The organizational charts of the 1920s often indicated that marketing’s role was to represent the customer. In 2004, the American Marketing Association redefine marketing as “an organizational function and a set of processes for creating, communicating and delivering value to customers and for managing customer relationships in ways that benefit the organization and its stakeholders.” Marketing’s job is to create customer value, engagement, satisfaction and loyalty. Marketing serves as the stand-in for the customer, informing product development and other functions of what customers want and need. Essentially, marketing serves as the “voice of the customer” and is responsible for developing and implementing the processes used to capture the customer requirements so the company is able to provide customers with the best in class service/product quality.
Today, customers are more empowered than ever and are taking control of how, when and where they consume. This is translating into customers who are less brand-loyal, less trusting, and prefer to get information from personal research, friends and product specialists. These changes have significant implications to businesses and marketing: changes in marketing mix, messaging and general approach to customer interaction. In addition, commoditization, the Internet, mobility and virtualization are contributing to a transformation that is impacting companies on are variety of fronts, including product development.

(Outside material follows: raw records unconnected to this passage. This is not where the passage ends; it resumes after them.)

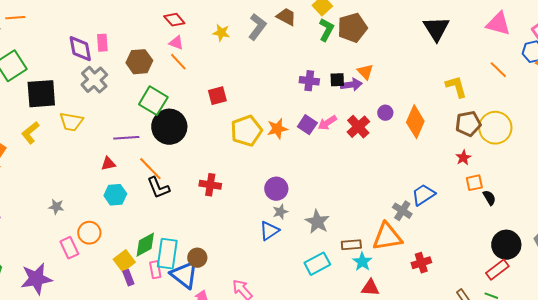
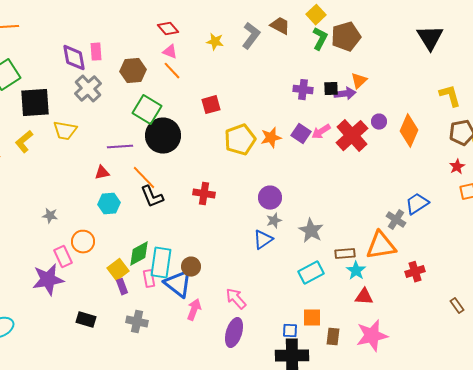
orange triangle: (365, 72) -> (359, 81), turned 30
red cross: (358, 127) -> (352, 136), size x1.4
purple star: (36, 279) -> (48, 280), moved

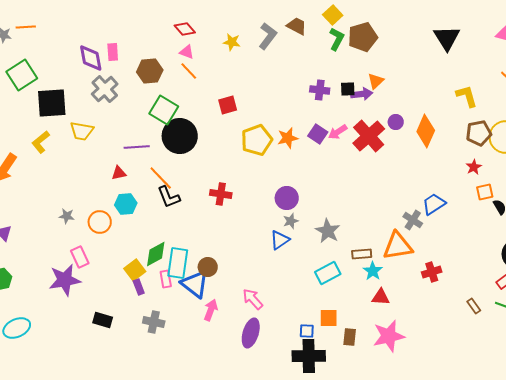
orange circle: (83, 242) -> (100, 222), moved

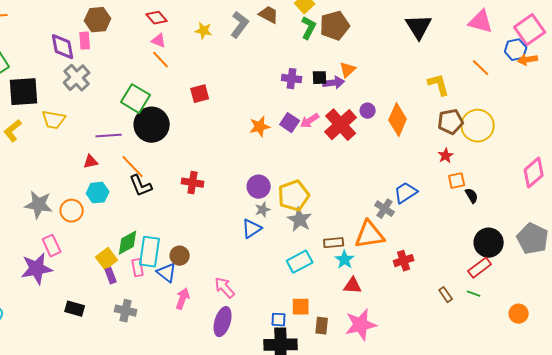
brown hexagon: (150, 71) -> (98, 20), moved
yellow pentagon: (257, 140) -> (294, 196), moved
gray star: (67, 216) -> (39, 205), size x1.8
blue triangle: (195, 284) -> (167, 273), size x0.7

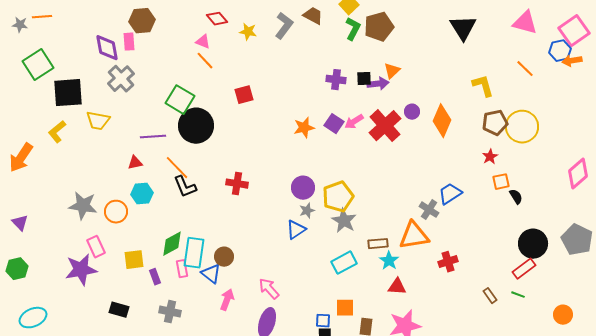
red diamond: (157, 18) -> (217, 19), moved
yellow square: (107, 259) -> (134, 260), moved, turned 30

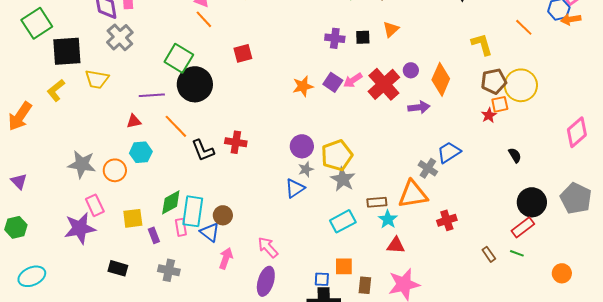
purple arrow: (378, 84) -> (419, 107), moved
orange square: (501, 182) -> (500, 104), moved
black L-shape: (185, 187) -> (203, 150), moved

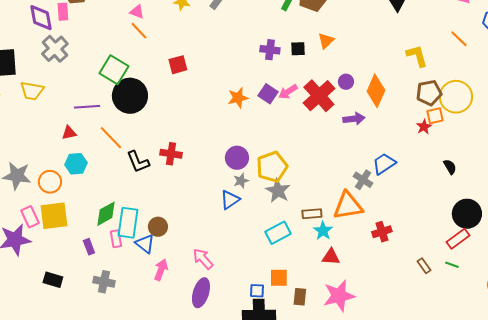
yellow square: (133, 218) -> (54, 216), moved, size x1.4

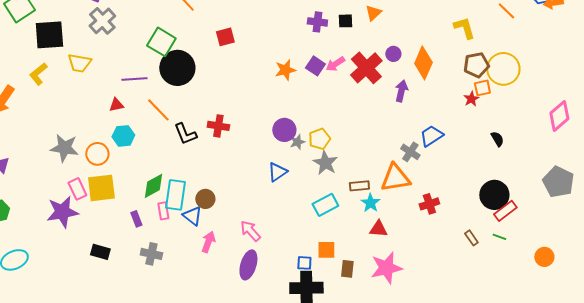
purple arrow: (354, 119) -> (401, 91), turned -70
yellow pentagon: (272, 167) -> (319, 139), size x0.7
gray star: (241, 181) -> (297, 142), moved
black circle: (467, 214) -> (494, 195), moved

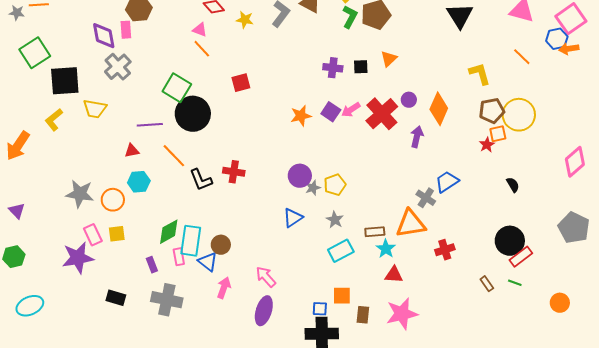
gray star: (325, 163) -> (335, 220), moved, size x0.7
yellow square: (101, 188) -> (117, 234), size x0.6
gray cross: (151, 254) -> (167, 300), size x1.4

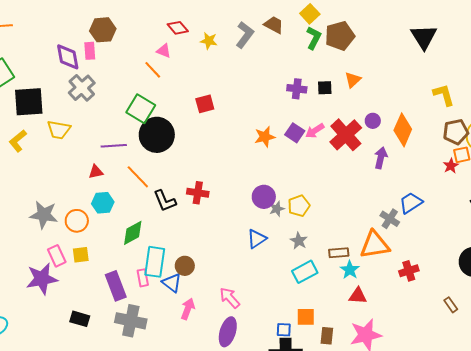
orange line: (202, 49) -> (153, 70), moved
green diamond: (169, 232) -> (133, 233), moved
purple rectangle: (152, 265) -> (116, 286), size x1.8

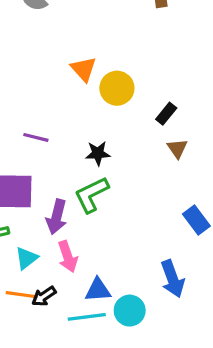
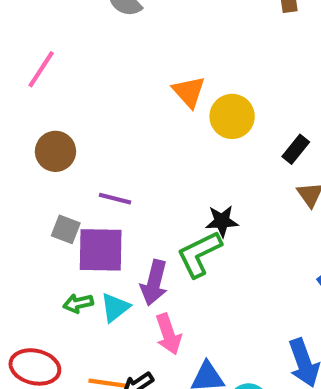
purple line: (36, 137) -> (115, 199), moved
black star: (98, 153) -> (222, 221), moved
cyan triangle: (26, 258) -> (115, 307), moved

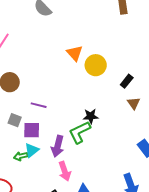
purple square: (101, 250) -> (32, 130), size x0.7
cyan triangle: (115, 307) -> (32, 150), moved

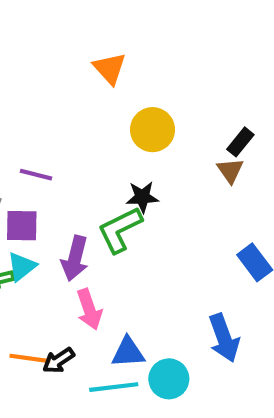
yellow circle: (96, 65) -> (153, 130), moved
black rectangle: (127, 81) -> (240, 142), moved

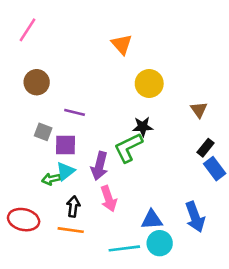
black rectangle: (240, 142) -> (205, 148), moved
blue triangle: (128, 352) -> (152, 220), moved
black arrow: (59, 360) -> (73, 207), moved, turned 132

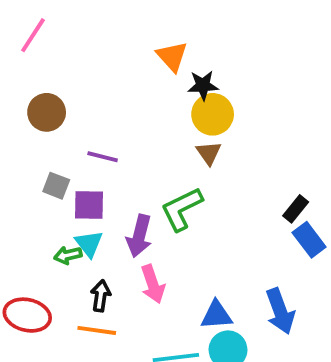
brown triangle: (199, 110) -> (209, 153), moved
black star: (143, 127) -> (203, 85), moved
cyan triangle: (65, 171) -> (89, 244), turned -30

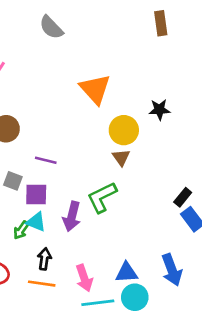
orange triangle: (172, 56) -> (95, 89), size x1.4
black star: (203, 85) -> (159, 110), moved
cyan triangle: (89, 244) -> (36, 222), turned -30
green arrow: (68, 255) -> (21, 230), turned -42
pink arrow: (153, 284) -> (84, 278), moved

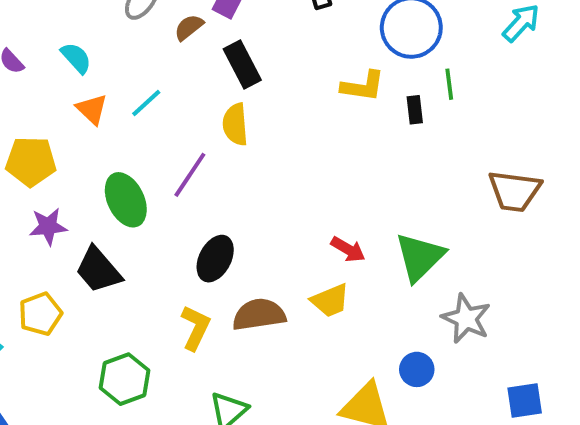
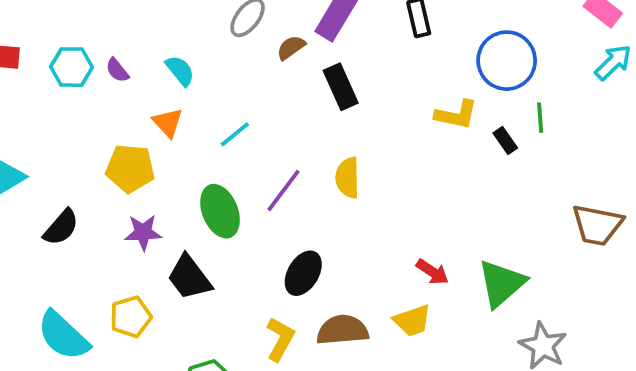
cyan line: (146, 103) -> (235, 134), moved
orange triangle: (92, 109) -> (168, 123), moved
black rectangle: (415, 110) -> (505, 141), turned -32
yellow semicircle: (235, 124) -> (348, 178), moved

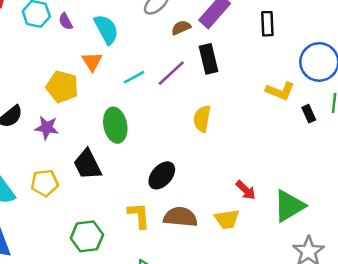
cyan semicircle: (180, 71) -> (106, 29), size x1.4
purple line: (284, 191) -> (171, 73), moved
purple star: (143, 232) -> (47, 128), moved
yellow L-shape: (280, 339) -> (139, 215), turned -44

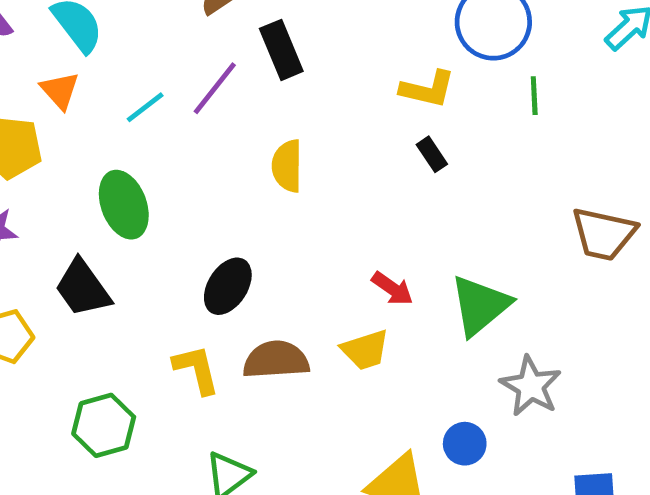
black rectangle: (309, 114) -> (432, 154), moved

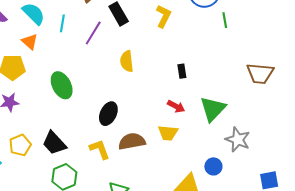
yellow L-shape: (428, 89) -> (163, 16), moved, turned -70
cyan line: (145, 107) -> (62, 23), moved, turned -36
black rectangle: (432, 154) -> (182, 71), moved, turned 32
black trapezoid: (83, 288) -> (54, 143), moved
yellow trapezoid: (365, 350) -> (168, 133), turned 30

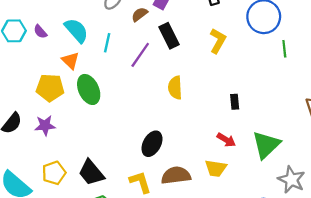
green ellipse: (62, 85) -> (89, 89), moved

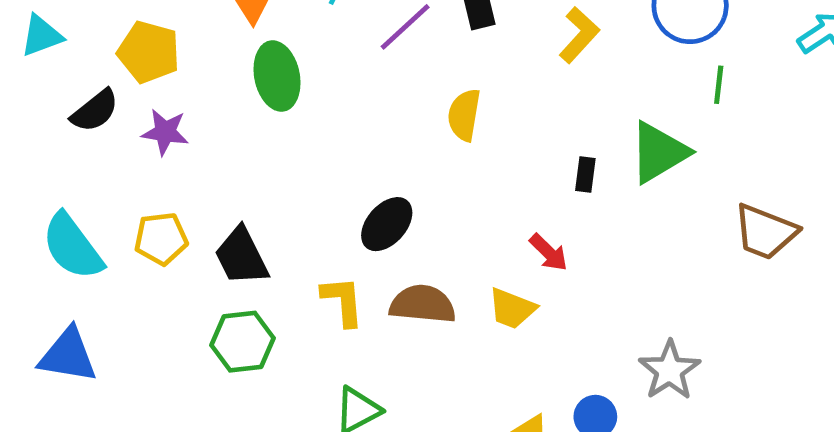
yellow pentagon: (50, 88) -> (149, 52), moved
green triangle: (266, 145) -> (659, 152), moved

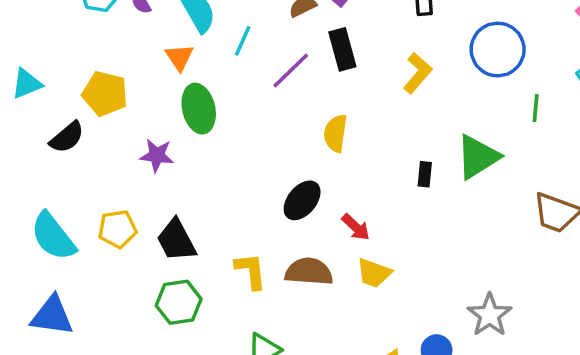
green line: (719, 85) -> (536, 108), moved
purple star: (165, 132) -> (157, 155), moved
black ellipse: (387, 224) -> (302, 200), moved
red arrow: (549, 252) -> (356, 227), moved

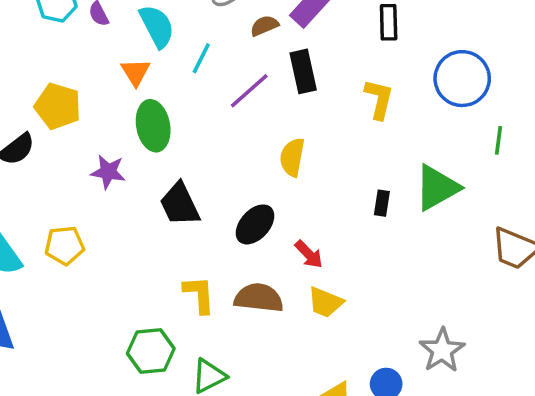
yellow L-shape: (418, 73) -> (379, 99), turned -30
black trapezoid: (176, 240) -> (180, 204), moved
green hexagon: (179, 302) -> (151, 351), moved

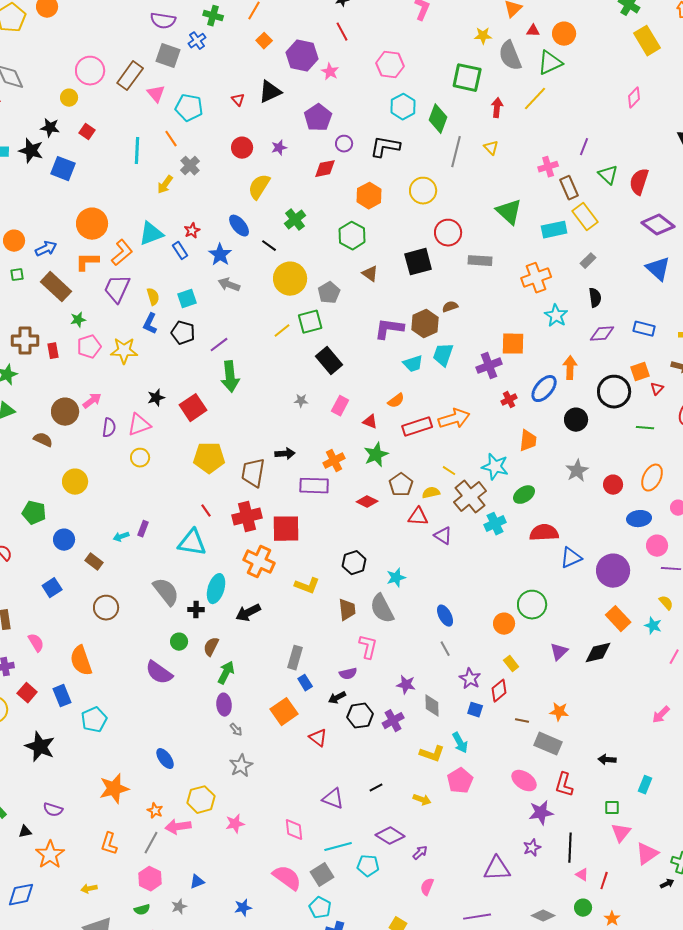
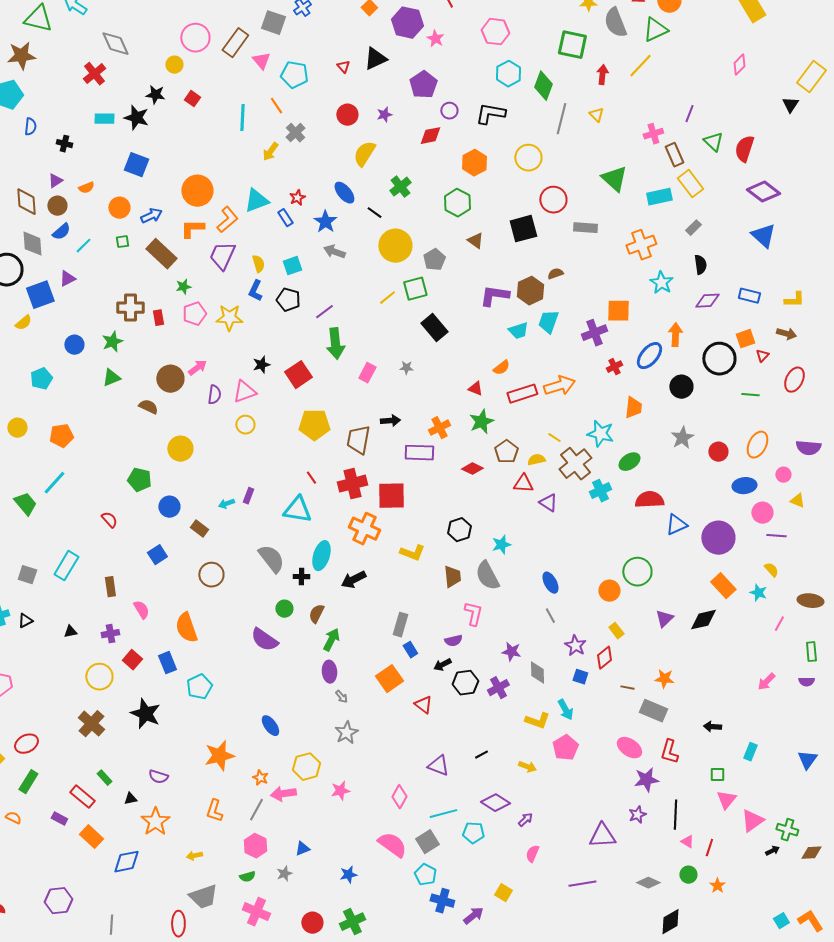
blue square: (63, 169) -> (136, 165), moved
pink rectangle: (340, 406) -> (367, 373), moved
pink diamond: (294, 830) -> (399, 797), turned 35

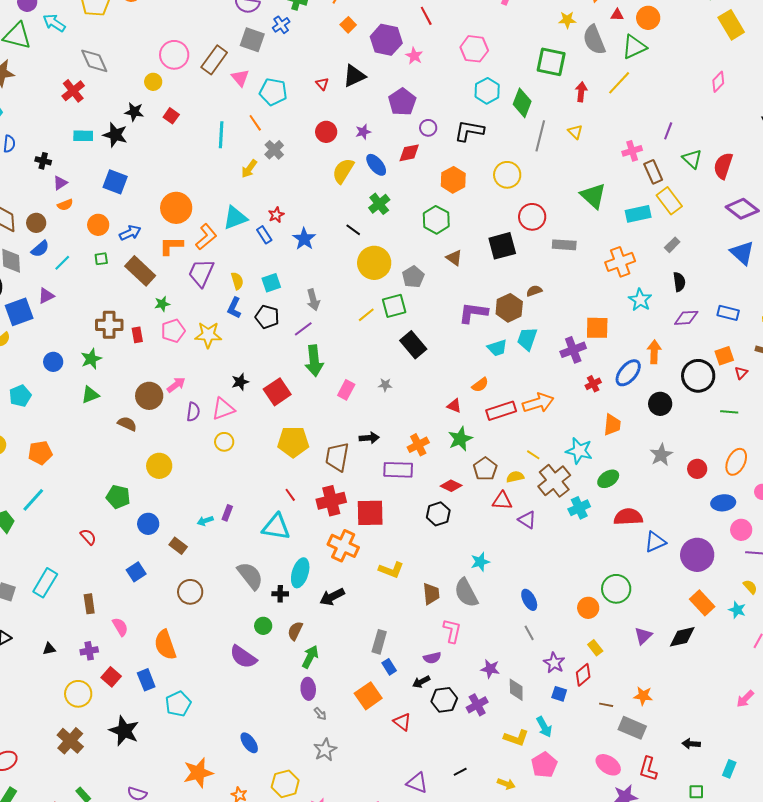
purple triangle: (55, 181) -> (60, 183), moved
blue ellipse: (344, 193) -> (376, 165), moved
gray arrow: (334, 252) -> (313, 300), moved, turned -125
black hexagon: (459, 530) -> (438, 514), moved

The ability to develop products and services that offer fresh ideas and are relevant to customers is no easy task. As a result few businesses get it right and new products suffer a high mortality rate. Insights into the customer are essential to ensuring product success. New product development depends on synthesizing the knowledge of what is needed in the market and the knowledge of how to create a product to meet these needs. As the keeper of customer intelligence, marketing has an opportunity to positively impact innovation and new product/service development. By transforming customer insights into business insights marketing can then use these insights to drive innovation. The creation of new products and services to meet the needs of customers provides the basic ingredient for growing shareholder value. A quote often attributed to Peter Drucker articulates the value of marketing and innovation, “Because its purpose is to create a customer, the business has two basic
functions: marketing and innovation. Marketing and innovation produce results, all the rest are costs.”
Long-term corporate success is linked to the ability to innovate. Although corporate investment in incremental improvements and innovation to existing products and processes does bring growth, it is new game changing breakthroughs that will launch companies into new markets, enable rapid growth, provide a platform for long-term growth, and create high return on investment.
Yet in many companies, marketing is disenfranchised from the product development process being relegated to the role of sending out a press release and coordinating a new product launch event. As the organization with the primary responsibility for segmenting the market, selecting the right target markets, defining the value proposition and communicating the value to the target markets, we are responsible for capturing, analyzing, and quantifying the data about who will buy. Marketing needs to understand not only who will buy but how many they will buy, why they buy, and when specific markets will buy. These are the insights the organization depends on from Marketing. These insights not only make or break a new product, they can make or break a company. It is time for marketing executives and professionals to step into a leadership role related to innovation.
Marketing plays a central role in translating customer information into new products and then positioning these products in the market. New products/services are the way companies respond to changing customer preferences and dynamic competition. Changing customer needs require that companies innovate to satisfying and meet these changing customer needs. Because marketing is responsible for identifying customer needs, marketing needs to step up and take a leadership role in the innovation process. And some CMOs realize they need to do just that. At the recent Red Herring CMO Summit, they presented the results of their annual CMO study. The study revealed that CMOs acknowledge they have a responsibility for innovation not just selling.
Various studies have shown that in companies where marketing and R&D communicate and cooperate have enhanced new product performance. Studies done in 1987 by Ruekert and Walker, in 1993 by Song and Parry, and in 1988 by Souder found that marketing’s participation in the new product development process and its integration with other functional groups such as research and development are among the most important factors affecting new product success. Marketing’s ability to influence new product development is a key ingredient. A 1999 study of 114 hi-tech companies in China found that marketing plays an important and influential role in positively impacting new product performance and the timeliness of development.
Where do you start if you want to lead the innovation charge? Marketing needs to help the organization spot new trends and then quickly leverage them into opportunities. If you decide to go on this journey, you will need marketing metrics tied to speed and innovation that show the impact on marketing. Marketing organization’s should include at least six metrics on their executive dashboard around innovation and speed within the context of comparing your company’s performance with that of industry peers marketing organizations:
1. Rate of customer acquisition compared with industry peers
2. Rate of profitable customer growth compared with industry peers
3. Rate of Growth compared to industry peers
4. Rate of product adoption
5. Rate of new product success
6. Time to market and revenue
Innovation in new product development and new ways for the company to enrich the customer experience presents marketing with an opportunity to play a role in helping strategically grow the company.
Departments like product development and marketing are not separate independent areas. They are instead like our right and left hands. Working separately they are clumsily and ineffective.
However working together the two hands can create many wonderful things.